> **Exercise goal**
Output the data verbatim, with nothing added or dropped.

*** Source data Section Begins ***

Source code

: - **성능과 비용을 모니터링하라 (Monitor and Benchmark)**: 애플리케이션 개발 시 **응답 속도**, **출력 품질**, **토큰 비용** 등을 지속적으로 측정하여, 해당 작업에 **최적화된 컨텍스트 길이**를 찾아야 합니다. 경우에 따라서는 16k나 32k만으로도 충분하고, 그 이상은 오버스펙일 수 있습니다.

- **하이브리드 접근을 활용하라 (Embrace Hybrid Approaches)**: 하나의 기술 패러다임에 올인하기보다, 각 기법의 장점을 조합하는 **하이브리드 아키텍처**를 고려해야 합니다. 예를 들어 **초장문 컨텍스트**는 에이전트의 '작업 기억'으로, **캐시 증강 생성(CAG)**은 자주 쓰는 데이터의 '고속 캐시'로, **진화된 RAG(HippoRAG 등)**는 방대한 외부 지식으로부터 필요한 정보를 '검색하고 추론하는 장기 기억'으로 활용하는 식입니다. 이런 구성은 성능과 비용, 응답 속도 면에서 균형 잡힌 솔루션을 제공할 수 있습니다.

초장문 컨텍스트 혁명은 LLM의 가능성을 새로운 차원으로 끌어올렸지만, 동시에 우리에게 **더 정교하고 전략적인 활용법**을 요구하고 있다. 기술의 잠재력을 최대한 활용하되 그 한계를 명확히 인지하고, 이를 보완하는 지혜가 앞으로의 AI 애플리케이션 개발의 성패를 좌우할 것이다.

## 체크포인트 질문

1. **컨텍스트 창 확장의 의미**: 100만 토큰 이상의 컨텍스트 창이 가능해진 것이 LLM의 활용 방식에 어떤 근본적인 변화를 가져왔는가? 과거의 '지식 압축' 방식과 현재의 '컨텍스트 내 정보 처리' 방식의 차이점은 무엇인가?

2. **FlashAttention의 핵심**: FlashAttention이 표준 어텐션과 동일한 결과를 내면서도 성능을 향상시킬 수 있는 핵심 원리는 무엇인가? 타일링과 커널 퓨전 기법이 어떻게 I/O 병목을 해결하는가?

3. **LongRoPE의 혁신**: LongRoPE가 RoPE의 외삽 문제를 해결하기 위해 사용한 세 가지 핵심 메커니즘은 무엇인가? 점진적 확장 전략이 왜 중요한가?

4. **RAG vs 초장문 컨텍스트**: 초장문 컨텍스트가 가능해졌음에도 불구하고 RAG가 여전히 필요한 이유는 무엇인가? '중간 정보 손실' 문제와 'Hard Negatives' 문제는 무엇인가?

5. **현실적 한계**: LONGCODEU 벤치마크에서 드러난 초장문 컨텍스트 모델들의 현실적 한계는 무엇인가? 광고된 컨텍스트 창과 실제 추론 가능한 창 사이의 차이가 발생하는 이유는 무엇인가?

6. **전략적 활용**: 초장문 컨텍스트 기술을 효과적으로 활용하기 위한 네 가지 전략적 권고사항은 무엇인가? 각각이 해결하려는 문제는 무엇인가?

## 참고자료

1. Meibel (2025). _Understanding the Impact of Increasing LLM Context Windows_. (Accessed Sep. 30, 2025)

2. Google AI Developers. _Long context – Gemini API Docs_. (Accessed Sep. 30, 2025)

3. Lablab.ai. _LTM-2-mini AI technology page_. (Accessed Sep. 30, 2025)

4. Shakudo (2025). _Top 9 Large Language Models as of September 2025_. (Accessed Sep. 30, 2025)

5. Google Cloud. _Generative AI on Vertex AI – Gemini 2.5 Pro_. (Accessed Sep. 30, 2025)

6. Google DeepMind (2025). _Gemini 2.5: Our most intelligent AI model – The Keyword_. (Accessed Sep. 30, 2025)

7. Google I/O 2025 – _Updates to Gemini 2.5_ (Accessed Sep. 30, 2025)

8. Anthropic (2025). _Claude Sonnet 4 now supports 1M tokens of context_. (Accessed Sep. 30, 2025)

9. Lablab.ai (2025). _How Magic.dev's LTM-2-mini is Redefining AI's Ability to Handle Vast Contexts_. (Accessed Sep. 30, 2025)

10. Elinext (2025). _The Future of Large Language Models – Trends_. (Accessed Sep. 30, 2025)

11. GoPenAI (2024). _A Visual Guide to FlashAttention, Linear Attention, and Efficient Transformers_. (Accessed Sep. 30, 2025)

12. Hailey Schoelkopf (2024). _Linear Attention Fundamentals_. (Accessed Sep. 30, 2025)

*** Source data Section Ends ***

> **Your response**
Source code

: - **성능과 비용을 모니터링하라 (Monitor and Benchmark)**: 애플리케이션 개발 시 **응답 속도**, **출력 품질**, **토큰 비용** 등을 지속적으로 측정하여, 해당 작업에 **최적화된 컨텍스트 길이**를 찾아야 합니다. 경우에 따라서는 16k나 32k만으로도 충분하고, 그 이상은 오버스펙일 수 있습니다.

- **하이브리드 접근을 활용하라 (Embrace Hybrid Approaches)**: 하나의 기술 패러다임에 올인하기보다, 각 기법의 장점을 조합하는 **하이브리드 아키텍처**를 고려해야 합니다. 예를 들어 **초장문 컨텍스트**는 에이전트의 '작업 기억'으로, **캐시 증강 생성(CAG)**은 자주 쓰는 데이터의 '고속 캐시'로, **진화된 RAG(HippoRAG 등)**는 방대한 외부 지식으로부터 필요한 정보를 '검색하고 추론하는 장기 기억'으로 활용하는 식입니다. 이런 구성은 성능과 비용, 응답 속도 면에서 균형 잡힌 솔루션을 제공할 수 있습니다.

초장문 컨텍스트 혁명은 LLM의 가능성을 새로운 차원으로 끌어올렸지만, 동시에 우리에게 **더 정교하고 전략적인 활용법**을 요구하고 있다. 기술의 잠재력을 최대한 활용하되 그 한계를 명확히 인지하고, 이를 보완하는 지혜가 앞으로의 AI 애플리케이션 개발의 성패를 좌우할 것이다.

## 체크포인트 질문

1. **컨텍스트 창 확장의 의미**: 100만 토큰 이상의 컨텍스트 창이 가능해진 것이 LLM의 활용 방식에 어떤 근본적인 변화를 가져왔는가? 과거의 '지식 압축' 방식과 현재의 '컨텍스트 내 정보 처리' 방식의 차이점은 무엇인가?

2. **FlashAttention의 핵심**: FlashAttention이 표준 어텐션과 동일한 결과를 내면서도 성능을 향상시킬 수 있는 핵심 원리는 무엇인가? 타일링과 커널 퓨전 기법이 어떻게 I/O 병목을 해결하는가?

3. **LongRoPE의 혁신**: LongRoPE가 RoPE의 외삽 문제를 해결하기 위해 사용한 세 가지 핵심 메커니즘은 무엇인가? 점진적 확장 전략이 왜 중요한가?

4. **RAG vs 초장문 컨텍스트**: 초장문 컨텍스트가 가능해졌음에도 불구하고 RAG가 여전히 필요한 이유는 무엇인가? '중간 정보 손실' 문제와 'Hard Negatives' 문제는 무엇인가?

5. **현실적 한계**: LONGCODEU 벤치마크에서 드러난 초장문 컨텍스트 모델들의 현실적 한계는 무엇인가? 광고된 컨텍스트 창과 실제 추론 가능한 창 사이의 차이가 발생하는 이유는 무엇인가?

6. **전략적 활용**: 초장문 컨텍스트 기술을 효과적으로 활용하기 위한 네 가지 전략적 권고사항은 무엇인가? 각각이 해결하려는 문제는 무엇인가?

## 참고자료

1. Meibel (2025). _Understanding the Impact of Increasing LLM Context Windows_. (Accessed Sep. 30, 2025)

2. Google AI Developers. _Long context – Gemini API Docs_. (Accessed Sep. 30, 2025)

3. Lablab.ai. _LTM-2-mini AI technology page_. (Accessed Sep. 30, 2025)

4. Shakudo (2025). _Top 9 Large Language Models as of September 2025_. (Accessed Sep. 30, 2025)

5. Google Cloud. _Generative AI on Vertex AI – Gemini 2.5 Pro_. (Accessed Sep. 30, 2025)

6. Google DeepMind (2025). _Gemini 2.5: Our most intelligent AI model – The Keyword_. (Accessed Sep. 30, 2025)

7. Google I/O 2025 – _Updates to Gemini 2.5_ (Accessed Sep. 30, 2025)

8. Anthropic (2025). _Claude Sonnet 4 now supports 1M tokens of context_. (Accessed Sep. 30, 2025)

9. Lablab.ai (2025). _How Magic.dev's LTM-2-mini is Redefining AI's Ability to Handle Vast Contexts_. (Accessed Sep. 30, 2025)

10. Elinext (2025). _The Future of Large Language Models – Trends_. (Accessed Sep. 30, 2025)

11. GoPenAI (2024). _A Visual Guide to FlashAttention, Linear Attention, and Efficient Transformers_. (Accessed Sep. 30, 2025)

12. Hailey Schoelkopf (2024). _Linear Attention Fundamentals_. (Accessed Sep. 30, 2025)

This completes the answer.